HELP ASAP ANSWER
A phone company offers two monthly charge plans. In Plan A, there is no monthly fee, but the customer pays 9 cents per minute of use. In Plan B, the customer
pays a monthly fee of $3.60 and then an additional 7 cents per minute of use.
For what amounts of monthly phone use will Plan A cost at least as much as Plan B?
Use m for the number of minutes of phone use in a month, and solve your inequality for m.
.09 m ≥ 3.60 + .07 m
To determine the amount of monthly phone use where Plan A costs at least as much as Plan B, we need to set up an inequality.
Let's assume that the monthly phone use is represented by the variable "m."
For Plan A, the cost is 9 cents per minute. Therefore, the total cost for Plan A can be calculated as 0.09m.
For Plan B, the monthly fee is $3.60, and an additional 7 cents per minute is charged. Hence, the total cost for Plan B can be expressed as 3.60 + 0.07m.
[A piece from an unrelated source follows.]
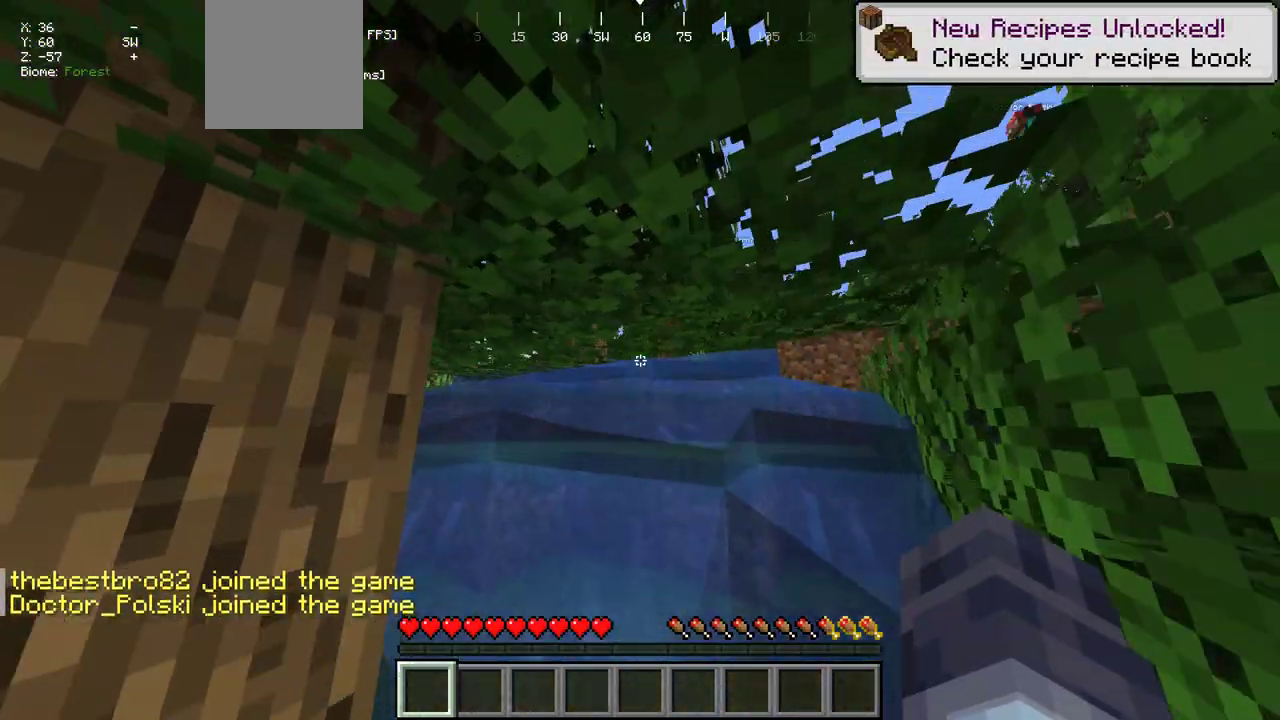
{"keys": ["d", "w"], "mouse": [], "events": [[67, "w", "up"], [334, "d", "down"], [400, "w", "down"]]}
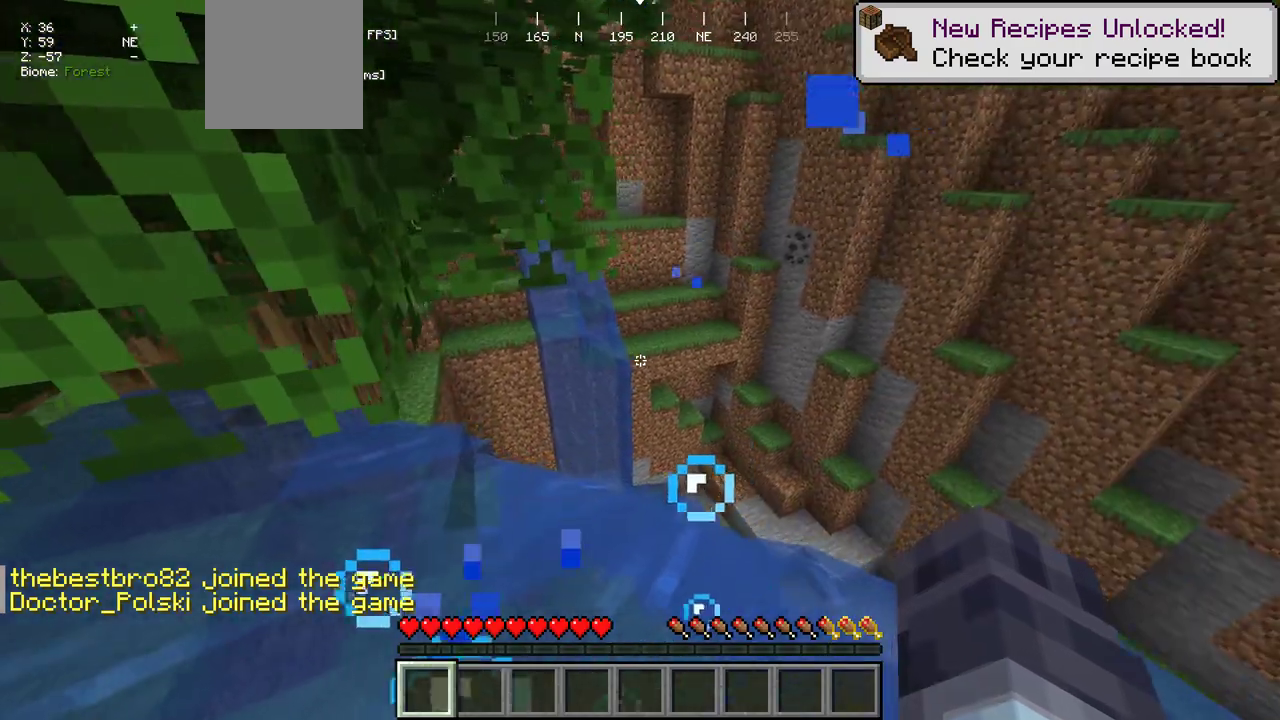
{"keys": ["a", "w"], "mouse": [], "events": [[250, "d", "up"], [267, "a", "down"]]}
To find the point where Plan A costs at least as much as Plan B, we can set up the following inequality:
0.09m ≥ 3.60 + 0.07m
Now, let's solve this inequality for m:
0.09m - 0.07m ≥ 3.60
0.02m ≥ 3.60
To isolate m, we divide both sides of the inequality by 0.02:
m ≥ 3.60 / 0.02
m ≥ 180
Therefore, for monthly phone use of 180 minutes or more, Plan A will cost at least as much as Plan B.
To determine the monthly phone use where Plan A costs at least as much as Plan B, we need to compare the costs for each plan based on the monthly phone use (m).
Plan A: No monthly fee, but 9 cents per minute of use.
Cost of Plan A = 0 (monthly fee) + 0.09m (9 cents per minute)
Plan B: $3.60 monthly fee + 7 cents per minute of use.
Cost of Plan B = 3.60 (monthly fee) + 0.07m (7 cents per minute)
Now we need to set up an inequality equation to find the range of m:
Cost of Plan A ≥ Cost of Plan B
0.09m ≥ 3.60 + 0.07m
To solve this inequality for m, we can isolate the variable m on one side:
0.09m - 0.07m ≥ 3.60
0.02m ≥ 3.60
m ≥ 3.60 / 0.02
m ≥ 180
Therefore, for any monthly phone use (m) greater than or equal to 180 minutes, Plan A will cost at least as much as Plan B.